▶ [Exercise goal]: Comb through the entries for "neiges" and pull out each line that holds it.

Page-level text extractions
>>>
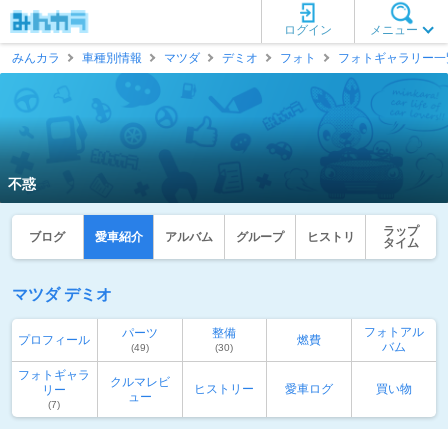
ログイン
メニュー
みんカラ
車種別情報
マツダ
デミオ
フォト
フォトギャラリー一
不惑
ラップ
ブログ
愛車紹介
アルバム
グループ
ヒストリ
タイム
マツダ デミオ
フォトアル
パーツ
整備
プロフィール
燃費
バム
(49)
(30)
フォトギャラ
クルマレビ
ヒストリー
愛車ログ
買い物
リー
ュー
(7)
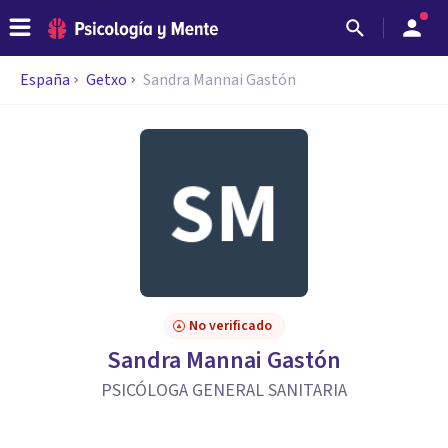
España
Getxo
Sandra Mannai Gastón
No verificado
Sandra Mannai Gastón
PSICÓLOGA GENERAL SANITARIA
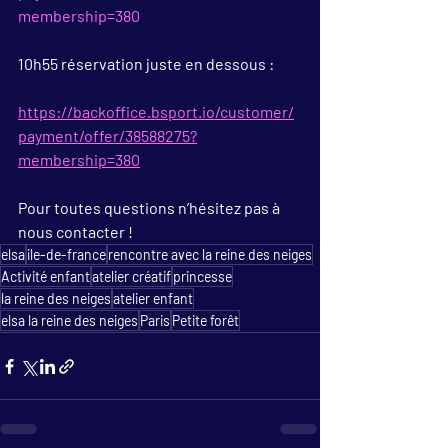
membership=380
10h55 réservation juste en dessous :
https://backoffice.bsport.io/customer/
payment/offer/38588275?
membership=380
Pour toutes questions n’hésitez pas à 
nous contacter ! 
elsa
ile-de-france
rencontre avec la reine des neiges
Activité enfant
atelier créatif
princesse
la reine des neiges
atelier enfant
elsa la reine des neiges
Paris
Petite forêt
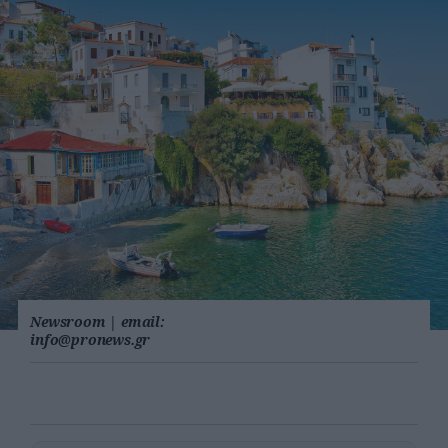
Newsroom
|
email:
info@pronews.gr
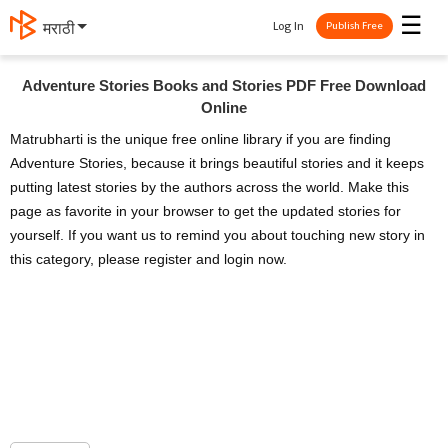
☰
Log In
मराठी
Publish Free
Adventure Stories Books and Stories PDF Free Download
Online
Matrubharti is the unique free online library if you are finding
Adventure Stories, because it brings beautiful stories and it keeps
putting latest stories by the authors across the world. Make this
page as favorite in your browser to get the updated stories for
yourself. If you want us to remind you about touching new story in
this category, please register and login now.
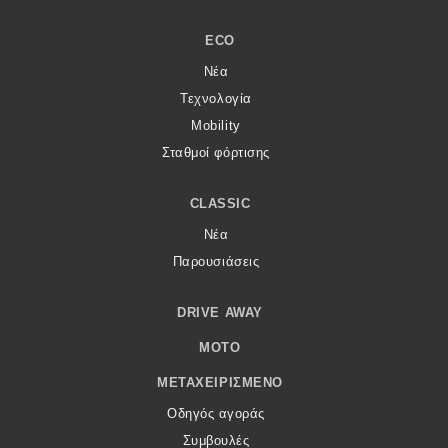
ECO
Νέα
Τεχνολογία
Mobility
Σταθμοί φόρτισης
CLASSIC
Νέα
Παρουσιάσεις
DRIVE AWAY
MOTO
ΜΕΤΑΧΕΙΡΙΣΜΈΝΟ
Οδηγός αγοράς
Συμβουλές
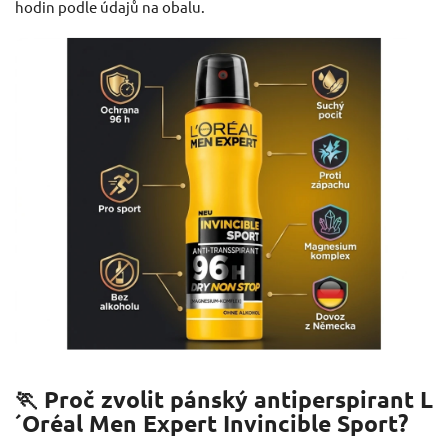
hodin podle údajů na obalu.
🏃 Proč zvolit pánský antiperspirant L
´Oréal Men Expert Invincible Sport?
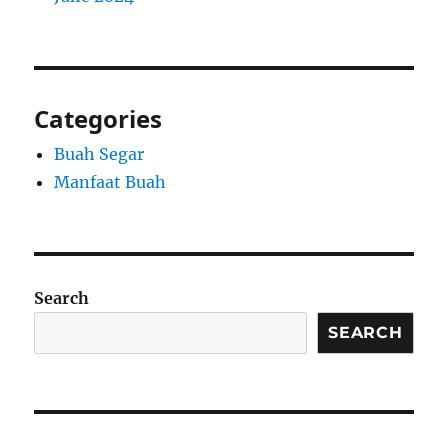
Categories
Buah Segar
Manfaat Buah
Search
SEARCH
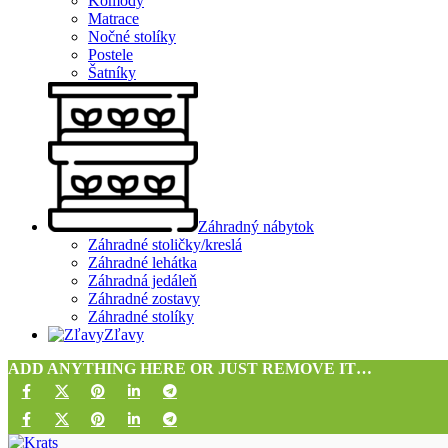
Komody
Matrace
Nočné stolíky
Postele
Šatníky
Záhradný nábytok
Záhradné stoličky/kreslá
Záhradné lehátka
Záhradná jedáleň
Záhradné zostavy
Záhradné stolíky
Zľavy
ADD ANYTHING HERE OR JUST REMOVE IT…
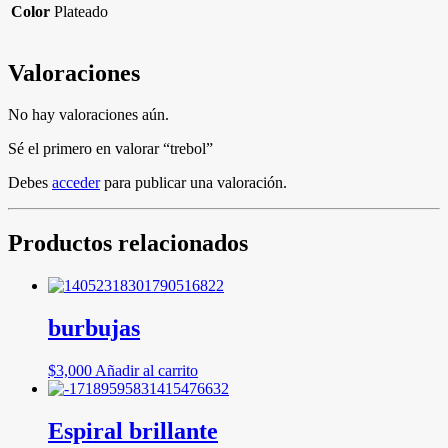
Color
Plateado
Valoraciones
No hay valoraciones aún.
Sé el primero en valorar “trebol”
Debes
acceder
para publicar una valoración.
Productos relacionados
burbujas
$
3,000
Añadir al carrito
Espiral brillante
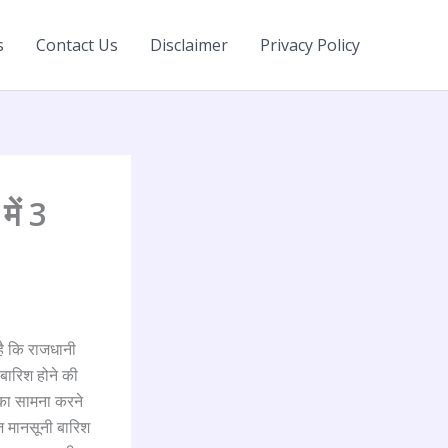
s
Contact Us
Disclaimer
Privacy Policy
में 3
है कि राजधानी
बारिश होने की
 का सामना करने
ेज मानसूनी बारिश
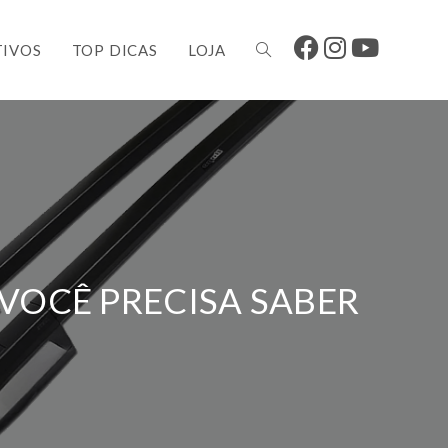
IVOS
TOP DICAS
LOJA
 VOCÊ PRECISA SABER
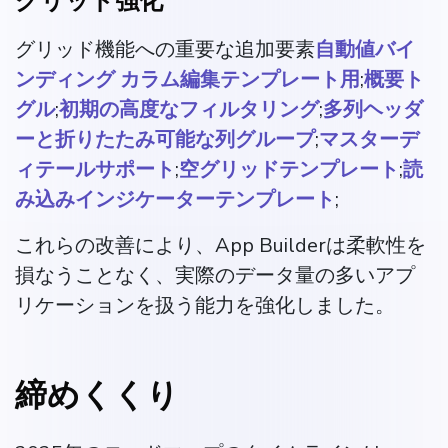
グリッド強化
グリッド機能への重要な追加要素
自動値バイ
ンディング カラム編集テンプレート用
;
概要ト
グル
;
初期の高度なフィルタリング
;
多列ヘッダ
ーと折りたたみ可能な列グループ
;
マスターデ
ィテールサポート
;
空グリッドテンプレート
;
読
み込みインジケーターテンプレート
;
これらの改善により、App Builderは柔軟性を
損なうことなく、実際のデータ量の多いアプ
リケーションを扱う能力を強化しました。
締めくくり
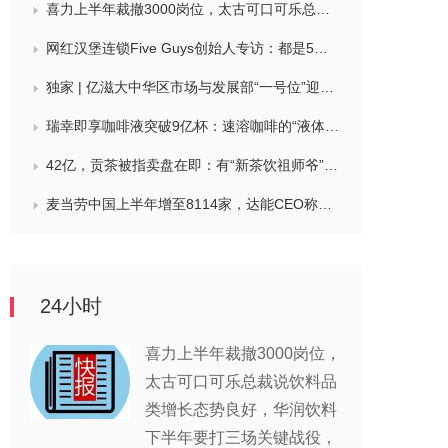
喜力上半年裁撤3000岗位，太古可口可乐总裁说饮料品类增长态势良好，华润饮料下半年要打三场关键战役，帝亚吉欧新帅努力应对白酒市场影响
网红汉堡连锁Five Guys创始人专访：都是5个儿子和妻子在打理，绝不会与麦当劳正面竞争，要公司上市或卖盘的建议不时出现
独家 | 亿滋大中华区市场与发展部“一号位”迎来新变动，曲向明将卸任
瑞幸即享咖啡液突破9亿杯：速溶咖啡的“液体时代”是如何炼成的？
42亿，贡茶被指卖盘在即：有“新茶饮祖师爷”之称，贝恩资本拟接手
麦当劳中国上半年增至8114家，达能CEO称现阶段更具进攻性，“小酒馆”海伦司盈警，现代牧业完成收购中国圣牧股权，茶颜悦色合肥首店开业
24小时
喜力上半年裁撤3000岗位，
太古可口可乐总裁说饮料品
类增长态势良好，华润饮料
下半年要打三场关键战役，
<<<
▶ [Problem solution]:
rencontre avec la reine des neiges
la reine des neiges
elsa la reine des neiges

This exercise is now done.